Exploring the tidal response to bathymetry evolution and present-day sea level rise in a channel–shoal environment

Abstract

Abstract. Intertidal flats and salt marshes in channel–shoal environments are at severe risk of drowning under sea level rise (SLR) ultimately ceasing their function of coastal defense. Earlier studies indicated that these environments can be resilient against moderate SLR as their mean height is believed to correlate with tidal amplitude and mean sea level. Recent morphological analyses in the German Wadden Sea on the northwestern European continental shelf contradicted this assumption as mean tidal flat accretion surpassed relative SLR, indicating that nonlinear feedback between SLR, coastal morphodynamics, and tidal dynamics played a role. We explored this relationship in the German Wadden Sea's channel–shoal environment by revisiting the sensitivity of tidal dynamics to observed SLR and coastal bathymetry evolution over one nodal cycle (1997 to 2015) with a numerical model.
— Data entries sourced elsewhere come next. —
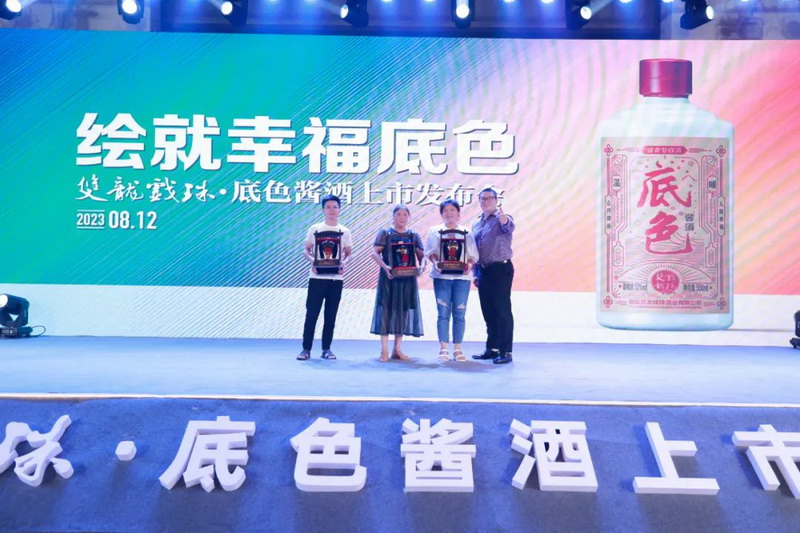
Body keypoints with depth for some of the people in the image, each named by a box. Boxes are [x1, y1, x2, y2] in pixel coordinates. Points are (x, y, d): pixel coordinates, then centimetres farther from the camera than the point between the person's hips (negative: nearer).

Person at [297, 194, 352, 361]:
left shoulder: (345, 231, 9)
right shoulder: (315, 228, 4)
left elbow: (348, 253, 11)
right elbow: (305, 250, 4)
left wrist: (344, 263, -11)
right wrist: (312, 260, -16)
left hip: (336, 278, 2)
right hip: (317, 277, -2)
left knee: (331, 316, 5)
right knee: (311, 314, -3)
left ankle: (326, 349, 12)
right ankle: (306, 349, 3)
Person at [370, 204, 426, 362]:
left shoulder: (414, 235, 11)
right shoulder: (385, 233, 3)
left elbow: (422, 255, 5)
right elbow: (375, 253, -6)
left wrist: (421, 266, -17)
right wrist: (385, 266, -22)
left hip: (407, 279, 3)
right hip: (388, 278, -3)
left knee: (404, 311, 5)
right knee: (386, 310, -4)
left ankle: (397, 349, 14)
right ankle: (384, 351, -1)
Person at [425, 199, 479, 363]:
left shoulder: (466, 232, 13)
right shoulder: (435, 231, 11)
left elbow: (473, 255, 8)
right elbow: (430, 252, 3)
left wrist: (469, 265, -12)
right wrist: (435, 263, -16)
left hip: (462, 276, 1)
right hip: (442, 276, -1)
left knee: (459, 313, 0)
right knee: (443, 313, -4)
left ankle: (457, 349, 6)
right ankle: (443, 349, 0)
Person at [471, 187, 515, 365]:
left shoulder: (502, 219, -5)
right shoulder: (476, 224, 16)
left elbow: (508, 227, -31)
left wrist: (503, 217, -53)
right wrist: (475, 273, 15)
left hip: (500, 269, -7)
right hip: (483, 271, 7)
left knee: (502, 310, -6)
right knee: (488, 311, 11)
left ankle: (505, 351, -3)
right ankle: (492, 348, 21)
We found a proportional response of tidal high and low water to SLR when the bathymetry was kept constant. In contrast, coastal bathymetry evolution caused a spatially varying hydrodynamic reaction with both increases and decreases in patterns of tidal characteristics within a few kilometers. An explorative assessment of potential mechanisms suggested that energy dissipation declined near the coast, which we related to a decreasing tidal prism and declining tidal energy import. Our study stresses the fact that an accurate representation of coastal morphology in hindcasts, nowcasts, and ensembles for bathymetry evolution to assess the impact of SLR is needed when using numerical models.